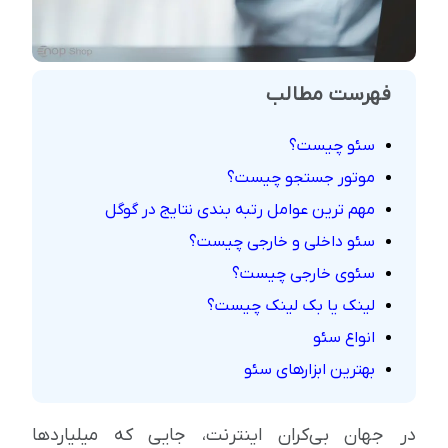
فهرست مطالب
سئو چیست؟
موتور جستجو چیست؟
مهم ترین عوامل رتبه بندی نتایج در گوگل
سئو داخلی و خارجی چیست؟
سئوی خارجی چیست؟
لینک یا بک لینک چیست؟
انواع سئو
بهترین ابزارهای سئو
در جهان بی‌کران اینترنت، جایی که میلیاردها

● ● ●

**What to work on:** Write out all the rows again, leaving out the pictures, with "موتور جستجو" changed to "موتور جست‌وجو" and everything else kept the same.

**Exercise solution:**
فهرست مطالب
سئو چیست؟
موتور جست‌وجو چیست؟
مهم ترین عوامل رتبه بندی نتایج در گوگل
سئو داخلی و خارجی چیست؟
سئوی خارجی چیست؟
لینک یا بک لینک چیست؟
انواع سئو
بهترین ابزارهای سئو
در جهان بی‌کران اینترنت، جایی که میلیاردها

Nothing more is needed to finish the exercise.